» AIM OF THE EXERCISE:
Only lines that contain the word "High" belong in the answer; copy them from the records below.

Stored data
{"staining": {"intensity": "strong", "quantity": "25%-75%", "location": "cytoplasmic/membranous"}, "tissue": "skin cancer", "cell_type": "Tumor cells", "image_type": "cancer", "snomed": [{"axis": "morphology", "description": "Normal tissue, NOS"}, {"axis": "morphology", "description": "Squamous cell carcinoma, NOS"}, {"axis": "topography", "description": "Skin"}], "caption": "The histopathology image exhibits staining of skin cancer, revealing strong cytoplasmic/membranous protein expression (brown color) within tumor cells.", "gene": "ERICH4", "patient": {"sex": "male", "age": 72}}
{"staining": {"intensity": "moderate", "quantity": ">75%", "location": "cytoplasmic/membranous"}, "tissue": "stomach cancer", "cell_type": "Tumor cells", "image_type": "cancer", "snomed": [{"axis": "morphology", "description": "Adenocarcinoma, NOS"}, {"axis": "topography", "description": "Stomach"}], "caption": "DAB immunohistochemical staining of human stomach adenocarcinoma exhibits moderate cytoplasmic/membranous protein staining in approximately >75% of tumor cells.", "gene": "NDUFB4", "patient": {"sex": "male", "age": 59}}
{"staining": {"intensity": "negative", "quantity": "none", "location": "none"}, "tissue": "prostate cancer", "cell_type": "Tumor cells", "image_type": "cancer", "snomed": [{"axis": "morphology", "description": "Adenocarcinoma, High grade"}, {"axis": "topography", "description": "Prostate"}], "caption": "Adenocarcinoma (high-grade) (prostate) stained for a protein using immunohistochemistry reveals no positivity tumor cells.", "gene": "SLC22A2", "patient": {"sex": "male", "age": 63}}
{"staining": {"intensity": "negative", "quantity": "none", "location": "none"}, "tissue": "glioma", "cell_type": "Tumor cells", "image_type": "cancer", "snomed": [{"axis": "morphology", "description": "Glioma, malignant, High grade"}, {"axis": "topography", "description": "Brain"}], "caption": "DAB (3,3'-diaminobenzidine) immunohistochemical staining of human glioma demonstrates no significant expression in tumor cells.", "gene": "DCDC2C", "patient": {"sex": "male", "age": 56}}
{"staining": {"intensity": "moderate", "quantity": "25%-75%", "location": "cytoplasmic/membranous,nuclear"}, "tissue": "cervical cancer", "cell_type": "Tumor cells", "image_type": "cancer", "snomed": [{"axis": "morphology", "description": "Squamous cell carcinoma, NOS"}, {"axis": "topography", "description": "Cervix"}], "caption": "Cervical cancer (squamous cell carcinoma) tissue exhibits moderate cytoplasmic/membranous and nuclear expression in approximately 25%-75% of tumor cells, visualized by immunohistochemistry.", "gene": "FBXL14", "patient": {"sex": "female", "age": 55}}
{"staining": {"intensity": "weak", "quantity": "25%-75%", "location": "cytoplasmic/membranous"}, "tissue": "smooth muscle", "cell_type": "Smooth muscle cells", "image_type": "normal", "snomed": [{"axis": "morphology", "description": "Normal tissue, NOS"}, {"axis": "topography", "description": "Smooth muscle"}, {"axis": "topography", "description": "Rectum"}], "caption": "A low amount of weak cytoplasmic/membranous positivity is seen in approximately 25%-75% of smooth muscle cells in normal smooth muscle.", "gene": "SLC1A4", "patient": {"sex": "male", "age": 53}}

» YOUR RESPONSE:
{"staining": {"intensity": "negative", "quantity": "none", "location": "none"}, "tissue": "prostate cancer", "cell_type": "Tumor cells", "image_type": "cancer", "snomed": [{"axis": "morphology", "description": "Adenocarcinoma, High grade"}, {"axis": "topography", "description": "Prostate"}], "caption": "Adenocarcinoma (high-grade) (prostate) stained for a protein using immunohistochemistry reveals no positivity tumor cells.", "gene": "SLC22A2", "patient": {"sex": "male", "age": 63}}
{"staining": {"intensity": "negative", "quantity": "none", "location": "none"}, "tissue": "glioma", "cell_type": "Tumor cells", "image_type": "cancer", "snomed": [{"axis": "morphology", "description": "Glioma, malignant, High grade"}, {"axis": "topography", "description": "Brain"}], "caption": "DAB (3,3'-diaminobenzidine) immunohistochemical staining of human glioma demonstrates no significant expression in tumor cells.", "gene": "DCDC2C", "patient": {"sex": "male", "age": 56}}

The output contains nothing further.